Johnson's most successful years in the NFL were with the Bengals, where he spent 11 of his 18 seasons and made a championship game appearance in Super Bowl XXIII. In that game, Johnson set a record for the longest punt in Super Bowl history (63 yards). By 1998, Johnson had become extremely frustrated with Cincinnati, which had not recorded a winning season since 1990. After a 33–20 loss at home during the 1998 season, Johnson publicly denounced Bengals management and said if he was a Cincinnati fan with season tickets, he would probably sell them. Johnson was cut by the Bengals the following day, and subsequently signed with the Patriots in the following season. He left the Bengals as their all-time leading punter with 746 punts for 32,196 yards and 186 punts in the 20.

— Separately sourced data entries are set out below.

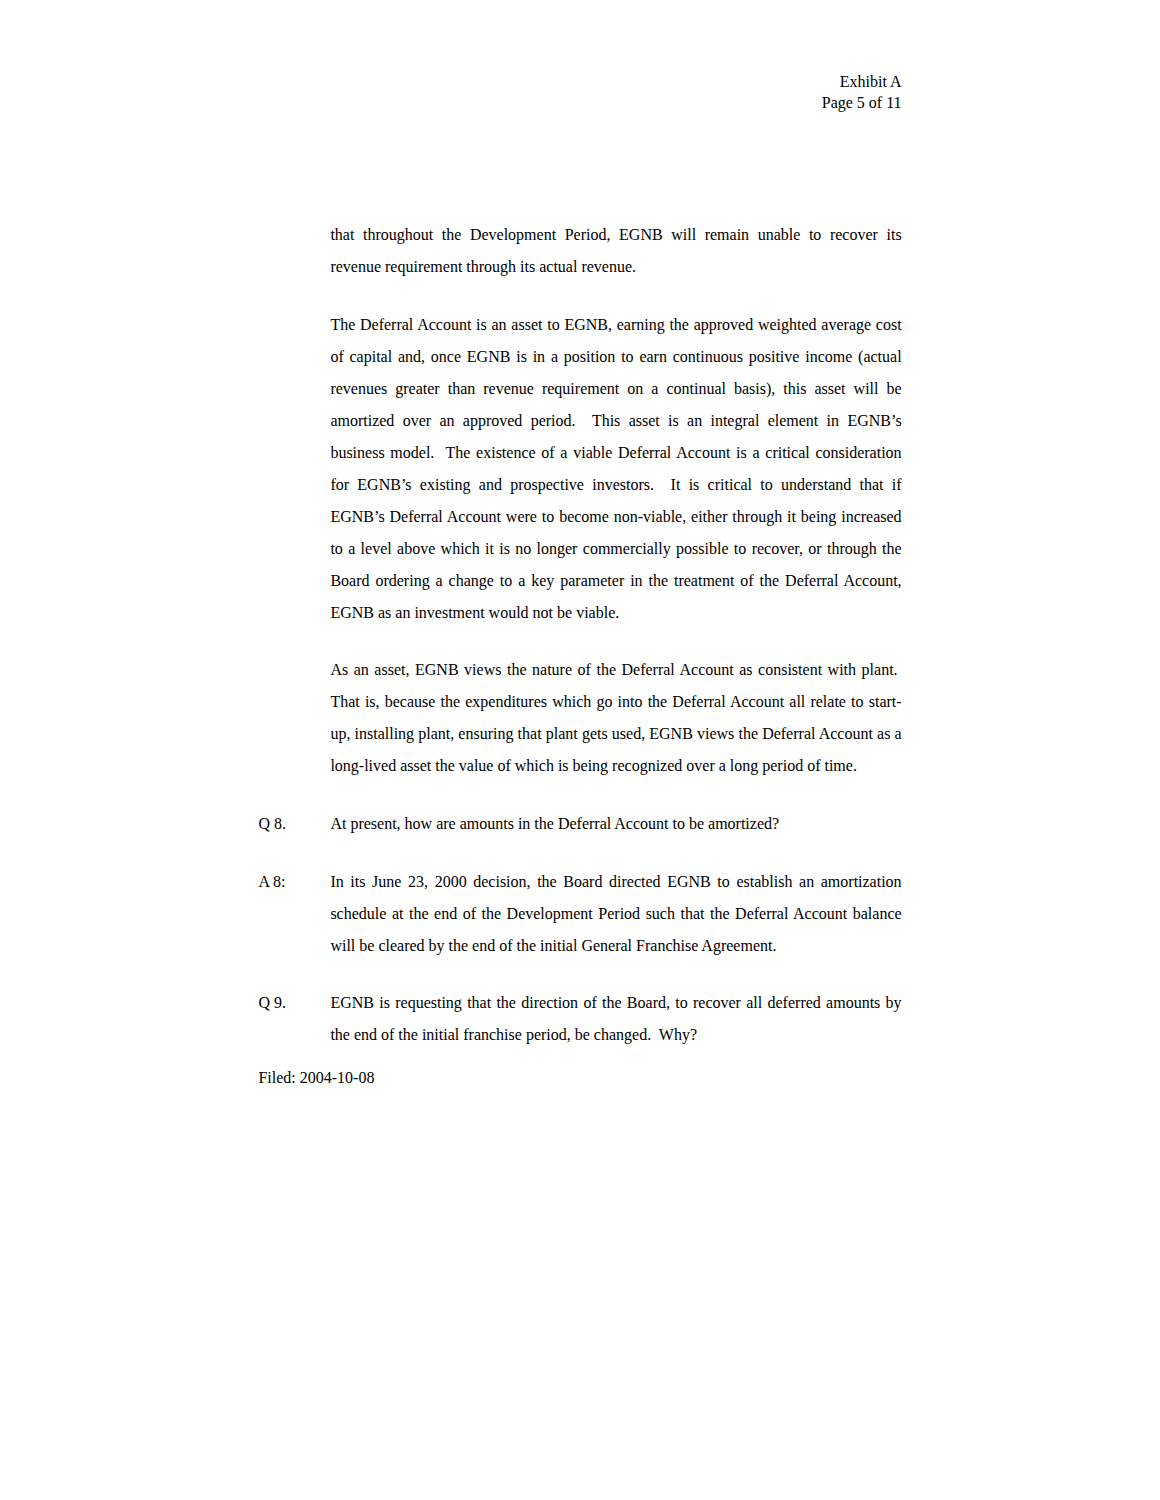Exhibit A
Page 5 of 11
that throughout the Development Period, EGNB will remain unable to recover its revenue requirement through its actual revenue.
The Deferral Account is an asset to EGNB, earning the approved weighted average cost of capital and, once EGNB is in a position to earn continuous positive income (actual revenues greater than revenue requirement on a continual basis), this asset will be amortized over an approved period. This asset is an integral element in EGNB’s business model. The existence of a viable Deferral Account is a critical consideration for EGNB’s existing and prospective investors. It is critical to understand that if EGNB’s Deferral Account were to become non-viable, either through it being increased to a level above which it is no longer commercially possible to recover, or through the Board ordering a change to a key parameter in the treatment of the Deferral Account, EGNB as an investment would not be viable.
As an asset, EGNB views the nature of the Deferral Account as consistent with plant. That is, because the expenditures which go into the Deferral Account all relate to start-up, installing plant, ensuring that plant gets used, EGNB views the Deferral Account as a long-lived asset the value of which is being recognized over a long period of time.
Q 8.
At present, how are amounts in the Deferral Account to be amortized?
A 8:
In its June 23, 2000 decision, the Board directed EGNB to establish an amortization schedule at the end of the Development Period such that the Deferral Account balance will be cleared by the end of the initial General Franchise Agreement.
Q 9.
EGNB is requesting that the direction of the Board, to recover all deferred amounts by the end of the initial franchise period, be changed. Why?
Filed: 2004-10-08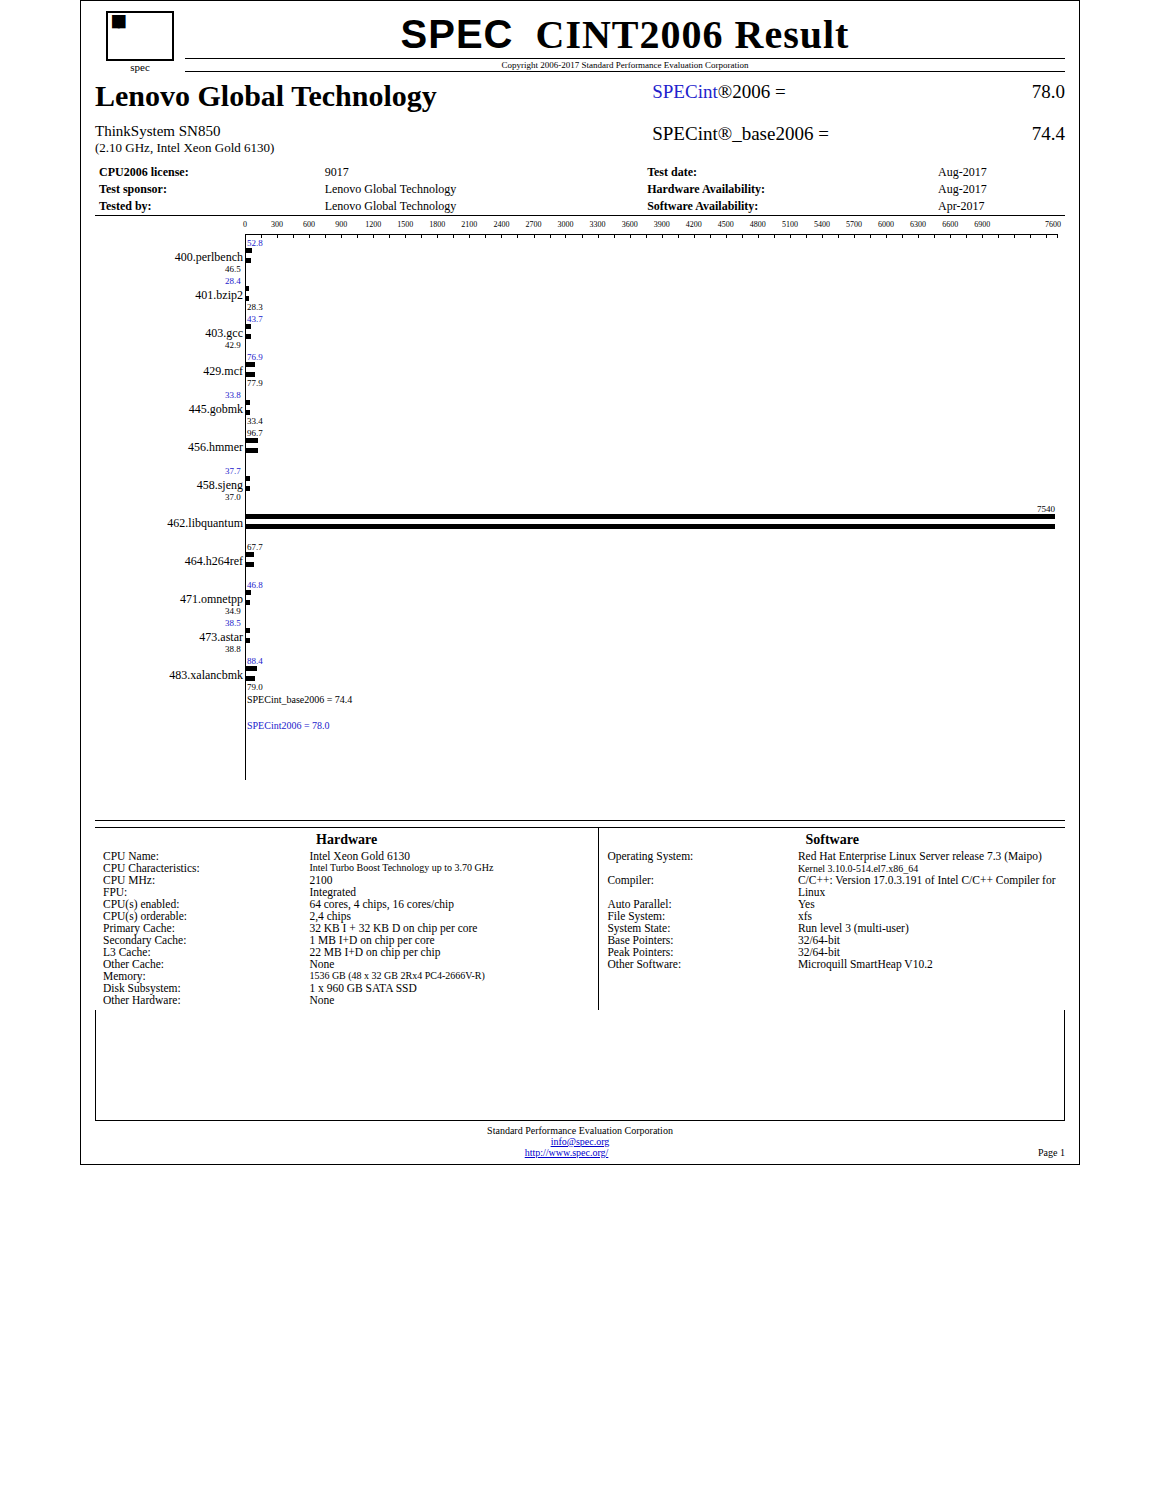spec
SPEC CINT2006 Result
Copyright 2006-2017 Standard Performance Evaluation Corporation
Lenovo Global Technology
ThinkSystem SN850 (2.10 GHz, Intel Xeon Gold 6130)
SPECint®2006 = 78.0
SPECint®_base2006 = 74.4
| CPU2006 license: | 9017 | Test date: | Aug-2017 |
| Test sponsor: | Lenovo Global Technology | Hardware Availability: | Aug-2017 |
| Tested by: | Lenovo Global Technology | Software Availability: | Apr-2017 |
0 300 600 900 1200 1500 1800 2100 2400 2700 3000 3300 3600 3900 4200 4500 4800 5100 5400 5700 6000 6300 6600 6900 7600
400.perlbench
52.8
46.5
401.bzip2
28.4
28.3
403.gcc
43.7
42.9
429.mcf
76.9
77.9
445.gobmk
33.8
33.4
456.hmmer
96.7
458.sjeng
37.7
37.0
462.libquantum
7540
464.h264ref
67.7
471.omnetpp
46.8
34.9
473.astar
38.5
38.8
483.xalancbmk
88.4
79.0
SPECint_base2006 = 74.4
SPECint2006 = 78.0
Hardware
| CPU Name: | Intel Xeon Gold 6130 |
| CPU Characteristics: | Intel Turbo Boost Technology up to 3.70 GHz |
| CPU MHz: | 2100 |
| FPU: | Integrated |
| CPU(s) enabled: | 64 cores, 4 chips, 16 cores/chip |
| CPU(s) orderable: | 2,4 chips |
| Primary Cache: | 32 KB I + 32 KB D on chip per core |
| Secondary Cache: | 1 MB I+D on chip per core |
| L3 Cache: | 22 MB I+D on chip per chip |
| Other Cache: | None |
| Memory: | 1536 GB (48 x 32 GB 2Rx4 PC4-2666V-R) |
| Disk Subsystem: | 1 x 960 GB SATA SSD |
| Other Hardware: | None |
Software
| Operating System: | Red Hat Enterprise Linux Server release 7.3 (Maipo) Kernel 3.10.0-514.el7.x86_64 |
| Compiler: | C/C++: Version 17.0.3.191 of Intel C/C++ Compiler for Linux |
| Auto Parallel: | Yes |
| File System: | xfs |
| System State: | Run level 3 (multi-user) |
| Base Pointers: | 32/64-bit |
| Peak Pointers: | 32/64-bit |
| Other Software: | Microquill SmartHeap V10.2 |
Standard Performance Evaluation Corporation
info@spec.org
http://www.spec.org/ Page 1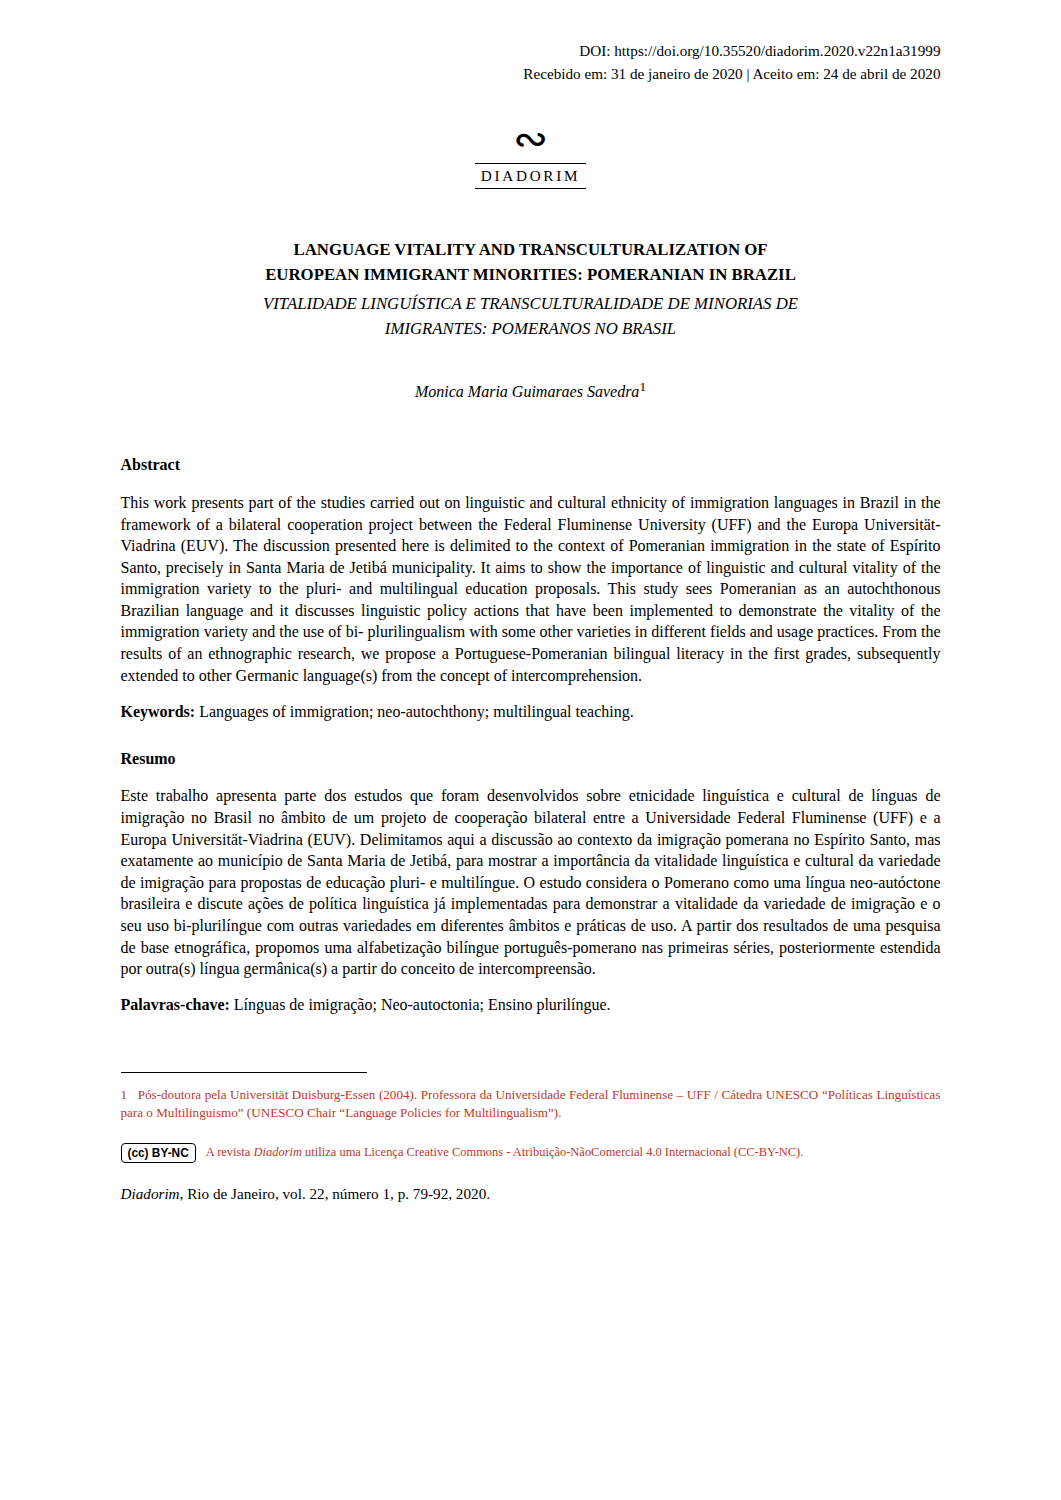DOI: https://doi.org/10.35520/diadorim.2020.v22n1a31999
Recebido em: 31 de janeiro de 2020 | Aceito em: 24 de abril de 2020
∾ DIADORIM
Language Vitality and Transculturalization of
European Immigrant Minorities: Pomeranian in Brazil
Vitalidade linguística e transculturalidade de minorias de
imigrantes: pomeranos no Brasil
Monica Maria Guimaraes Savedra1
Abstract
This work presents part of the studies carried out on linguistic and cultural ethnicity of immigration languages in Brazil in the framework of a bilateral cooperation project between the Federal Fluminense University (UFF) and the Europa Universität-Viadrina (EUV). The discussion presented here is delimited to the context of Pomeranian immigration in the state of Espírito Santo, precisely in Santa Maria de Jetibá municipality. It aims to show the importance of linguistic and cultural vitality of the immigration variety to the pluri- and multilingual education proposals. This study sees Pomeranian as an autochthonous Brazilian language and it discusses linguistic policy actions that have been implemented to demonstrate the vitality of the immigration variety and the use of bi- plurilingualism with some other varieties in different fields and usage practices. From the results of an ethnographic research, we propose a Portuguese-Pomeranian bilingual literacy in the first grades, subsequently extended to other Germanic language(s) from the concept of intercomprehension.
Keywords: Languages of immigration; neo-autochthony; multilingual teaching.
Resumo
Este trabalho apresenta parte dos estudos que foram desenvolvidos sobre etnicidade linguística e cultural de línguas de imigração no Brasil no âmbito de um projeto de cooperação bilateral entre a Universidade Federal Fluminense (UFF) e a Europa Universität-Viadrina (EUV). Delimitamos aqui a discussão ao contexto da imigração pomerana no Espírito Santo, mas exatamente ao município de Santa Maria de Jetibá, para mostrar a importância da vitalidade linguística e cultural da variedade de imigração para propostas de educação pluri- e multilíngue. O estudo considera o Pomerano como uma língua neo-autóctone brasileira e discute ações de política linguística já implementadas para demonstrar a vitalidade da variedade de imigração e o seu uso bi-plurilíngue com outras variedades em diferentes âmbitos e práticas de uso. A partir dos resultados de uma pesquisa de base etnográfica, propomos uma alfabetização bilíngue português-pomerano nas primeiras séries, posteriormente estendida por outra(s) língua germânica(s) a partir do conceito de intercompreensão.
Palavras-chave: Línguas de imigração; Neo-autoctonia; Ensino plurilíngue.
1 Pós-doutora pela Universität Duisburg-Essen (2004). Professora da Universidade Federal Fluminense – UFF / Cátedra UNESCO “Políticas Linguísticas para o Multilinguismo” (UNESCO Chair “Language Policies for Multilingualism”).
(cc) BY-NC A revista Diadorim utiliza uma Licença Creative Commons - Atribuição-NãoComercial 4.0 Internacional (CC-BY-NC).
Diadorim, Rio de Janeiro, vol. 22, número 1, p. 79-92, 2020.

Johnson was the Patriots punter for the next two years, but was cut by the team five games into the 2001 season. He spent the rest of the year with the Vikings and played his final season with the Eagles before retiring from the NFL at age 41.

==NFL career statistics==

Legend
|  | Won the Super Bowl |
|  | Led the league |
| Bold | Career high |

=== Regular season ===

| Year | Team | Punting |  |  |  |  |  |  |  |  |  |
| GP | Punts | Yds | Net Yds | Lng | Avg | Net Avg | Blk | Ins20 | TB |
| 1985 | HOU | 16 | 83 | 3,464 | 2,959 | 65 | 41.7 | 35.7 | 0 | 22 | 8 |
| 1986 | HOU | 16 | 88 | 3,623 | 3,140 | 66 | 41.2 | 35.7 | 0 | 26 | 9 |
| 1987 | HOU | 9 | 41 | 1,652 | 1,349 | 59 | 40.3 | 32.9 | 0 | 5 | 3 |
| CLE | 3 | 9 | 317 | 291 | 66 | 35.2 | 32.3 | 0 | 3 | 1 |
| 1988 | CLE | 3 | 17 | 643 | - | 61 | 37.8 | - | 0 | 0 | 0 |
| CIN | 12 | 14 | 594 | 514 | 52 | 42.4 | 36.7 | 0 | 4 | 1 |
| 1989 | CIN | 16 | 61 | 2,446 | 1,903 | 62 | 40.1 | 30.2 | 2 | 14 | 11 |
| 1990 | CIN | 16 | 64 | 2,705 | 2,193 | 70 | 42.3 | 34.3 | 0 | 12 | 8 |
| 1991 | CIN | 16 | 64 | 2,795 | 2,219 | 62 | 43.7 | 34.7 | 0 | 15 | 6 |
| 1992 | CIN | 16 | 76 | 3,196 | 2,732 | 64 | 42.1 | 35.9 | 0 | 15 | 9 |
| 1993 | CIN | 16 | 90 | 3,954 | 3,298 | 60 | 43.9 | 36.6 | 0 | 24 | 12 |
| 1994 | CIN | 16 | 79 | 3,461 | 2,822 | 64 | 43.8 | 35.3 | 1 | 19 | 9 |
| 1995 | CIN | 16 | 68 | 2,861 | 2,627 | 61 | 42.1 | 38.6 | 0 | 26 | 4 |
| 1996 | CIN | 16 | 80 | 3,630 | 2,788 | 67 | 45.4 | 34.4 | 1 | 16 | 17 |
| 1997 | CIN | 16 | 81 | 3,471 | 2,904 | 66 | 42.9 | 35.9 | 0 | 27 | 8 |
| 1998 | CIN | 13 | 69 | 3,083 | 2,495 | 69 | 44.7 | 35.6 | 1 | 14 | 8 |
| 1999 | NWE | 16 | 90 | 3,735 | 3,110 | 58 | 41.5 | 34.6 | 0 | 23 | 14 |
| 2000 | NWE | 16 | 89 | 3,798 | 3,314 | 62 | 42.7 | 36.8 | 1 | 31 | 5 |
| 2001 | NWE | 5 | 24 | 1,045 | 920 | 76 | 43.5 | 38.3 | 0 | 3 | 3 |
| MIN | 4 | 25 | 983 | 859 | 59 | 39.3 | 34.4 | 0 | 9 | 3 |
| 2002 | PHI | 2 | 14 | 523 | 388 | 53 | 37.4 | 27.7 | 0 | 4 | 2 |
| Career |  | 259 | 1,226 | 51,979 | 42,825 | 76 | 42.4 | 34.8 | 6 | 312 | 141 |

=== Playoffs ===

| Year | Team | Punting |  |  |  |  |  |  |  |  |  |
| GP | Punts | Yds | Net Yds | Lng | Avg | Net Avg | Blk | Ins20 | TB |
| 1987 | CLE | 2 | 3 | 133 | 120 | 59 | 44.3 | 40.0 | 0 | 1 | 0 |
| 1988 | CIN | 3 | 17 | 718 | 630 | 63 | 42.2 | 37.1 | 0 | 7 | 0 |
| 1990 | CIN | 2 | 8 | 393 | 334 | 64 | 49.1 | 41.8 | 0 | 1 | 0 |
| 2002 | PHI | 2 | 12 | 486 | 448 | 64 | 40.5 | 37.3 | 0 | 6 | 0 |
| Career |  | 9 | 40 | 1,730 | 1,532 | 64 | 43.3 | 38.3 | 0 | 15 | 0 |

==Post-football==
Johnson is a mountain cyclist, having competed in the Leadville 100 nine times, with a personal best time of 9 hours 27 minutes. Johnson owns a barbecue restaurant, Five Star BBQ, with two others, in Orem, Utah.